En lo alto de una colina, dentro del Jardín Botánico Lancetilla, se encuentra la tumba de Dorothy Hughes de Popenoe, la cual es poco visitada por los turistas que en verano llegan al edénico lugar.

Allí murió la dama, de origen inglés al morder, inexplicablemente, una fruta prohibida ya que, como científica, debió haber sabido que estando verde el fruto llamado Ackee, despide un gas tóxico.

Como la mayoría de las especies que pueblan el jardín botánico, localizado cerca de Tela, la Ackee fue traída de otras latitudes por Wilson Popenoe, esposo de Dorothy, como parte de un proyecto que, aparte de ofrecer recreación sirviera para estudiar las exóticas plantas del planeta.

Paradójicamente, la Ackee deja de ser mortal al llegar a la madurez cuando el gas tóxico se elimina de forma natural y la fruta se convierte en una delicia de la naturaleza obsequiante.
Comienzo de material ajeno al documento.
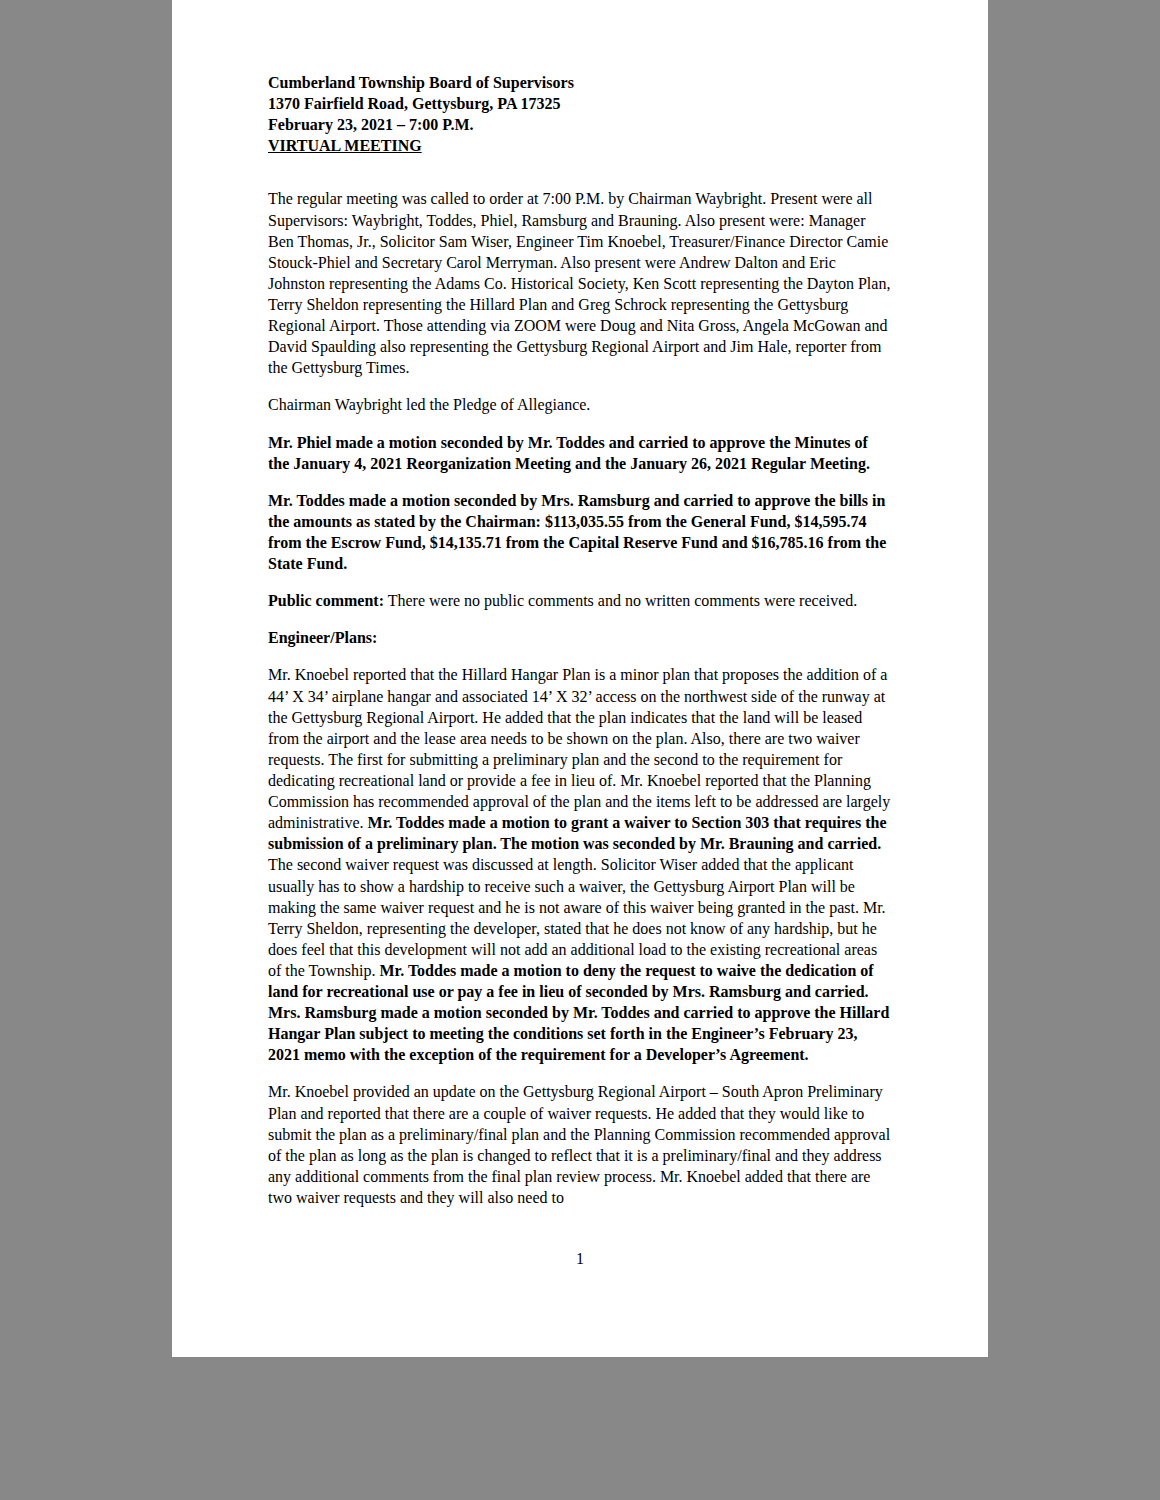Cumberland Township Board of Supervisors
1370 Fairfield Road, Gettysburg, PA 17325
February 23, 2021 – 7:00 P.M.
VIRTUAL MEETING
The regular meeting was called to order at 7:00 P.M. by Chairman Waybright. Present were all Supervisors: Waybright, Toddes, Phiel, Ramsburg and Brauning. Also present were: Manager Ben Thomas, Jr., Solicitor Sam Wiser, Engineer Tim Knoebel, Treasurer/Finance Director Camie Stouck-Phiel and Secretary Carol Merryman. Also present were Andrew Dalton and Eric Johnston representing the Adams Co. Historical Society, Ken Scott representing the Dayton Plan, Terry Sheldon representing the Hillard Plan and Greg Schrock representing the Gettysburg Regional Airport. Those attending via ZOOM were Doug and Nita Gross, Angela McGowan and David Spaulding also representing the Gettysburg Regional Airport and Jim Hale, reporter from the Gettysburg Times.
Chairman Waybright led the Pledge of Allegiance.
Mr. Phiel made a motion seconded by Mr. Toddes and carried to approve the Minutes of the January 4, 2021 Reorganization Meeting and the January 26, 2021 Regular Meeting.
Mr. Toddes made a motion seconded by Mrs. Ramsburg and carried to approve the bills in the amounts as stated by the Chairman: $113,035.55 from the General Fund, $14,595.74 from the Escrow Fund, $14,135.71 from the Capital Reserve Fund and $16,785.16 from the State Fund.
Public comment: There were no public comments and no written comments were received.
Engineer/Plans:
Mr. Knoebel reported that the Hillard Hangar Plan is a minor plan that proposes the addition of a 44’ X 34’ airplane hangar and associated 14’ X 32’ access on the northwest side of the runway at the Gettysburg Regional Airport. He added that the plan indicates that the land will be leased from the airport and the lease area needs to be shown on the plan. Also, there are two waiver requests. The first for submitting a preliminary plan and the second to the requirement for dedicating recreational land or provide a fee in lieu of. Mr. Knoebel reported that the Planning Commission has recommended approval of the plan and the items left to be addressed are largely administrative. Mr. Toddes made a motion to grant a waiver to Section 303 that requires the submission of a preliminary plan. The motion was seconded by Mr. Brauning and carried. The second waiver request was discussed at length. Solicitor Wiser added that the applicant usually has to show a hardship to receive such a waiver, the Gettysburg Airport Plan will be making the same waiver request and he is not aware of this waiver being granted in the past. Mr. Terry Sheldon, representing the developer, stated that he does not know of any hardship, but he does feel that this development will not add an additional load to the existing recreational areas of the Township. Mr. Toddes made a motion to deny the request to waive the dedication of land for recreational use or pay a fee in lieu of seconded by Mrs. Ramsburg and carried. Mrs. Ramsburg made a motion seconded by Mr. Toddes and carried to approve the Hillard Hangar Plan subject to meeting the conditions set forth in the Engineer’s February 23, 2021 memo with the exception of the requirement for a Developer’s Agreement.
Mr. Knoebel provided an update on the Gettysburg Regional Airport – South Apron Preliminary Plan and reported that there are a couple of waiver requests. He added that they would like to submit the plan as a preliminary/final plan and the Planning Commission recommended approval of the plan as long as the plan is changed to reflect that it is a preliminary/final and they address any additional comments from the final plan review process. Mr. Knoebel added that there are two waiver requests and they will also need to
1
En países de África, de donde es originaria, se consume directamente del árbol, solo si está engalanada con un color entre rojizo y dorado. En el jardín hay otros árboles cuyas frutas no se pueden comer, ni verdes ni maduras porque, de igual forma son mortales, tal es el caso de la nuez venenosa de apariencia inofensiva.

Afortunadamente, cada planta tiene al pie un letrero que describe sus orígenes, propiedades, o advertencias cuando hay peligros. El visitante puede también encontrar una especie benevolente que si se ingiere produce una transpiración fragante en todo el cuerpo a manera de desodorante natural. Otra logra que hasta el café negro se sienta dulce al paladar aunque lo tomemos sin azúcar. La primera tiene el nombre de Keppel Fruit y a la segunda le dicen “quitasabor”.

“Las plantas sienten como nosotros y algunas hasta nos dan lecciones”, me comentó convencido un guía en una de mis visitas al jardín. Me hizo pensar en que la Ackee a lo mejor nos quiere decir que, aunque en el amanecer de nuestras vidas tengamos un carácter ponzoñoso, en la madurez podemos ser capaces de hacer felices a otros con nuestro dulzor. Otras personas no cambiarán nunca y tratarán siempre de hacernos daño, como la nuez venenosa.

Reflexioné en que para ser felices es menester consumir la fruta de la alegría que hace transpirar buen humor o aquella que estimula ciertas papilas, para saborear mejor la miel de la vida. Una empleada del jardín se empeñó en mostrar una planta a la que llaman “la hoja pícara” porque en el extremo inferior de sus hojas tiene una ranura que representa fielmente el genital femenino. No comparto el apelativo dado a la rara especie pues el sexo, como función biológica, es la génesis de la existencia, no un acto procaz.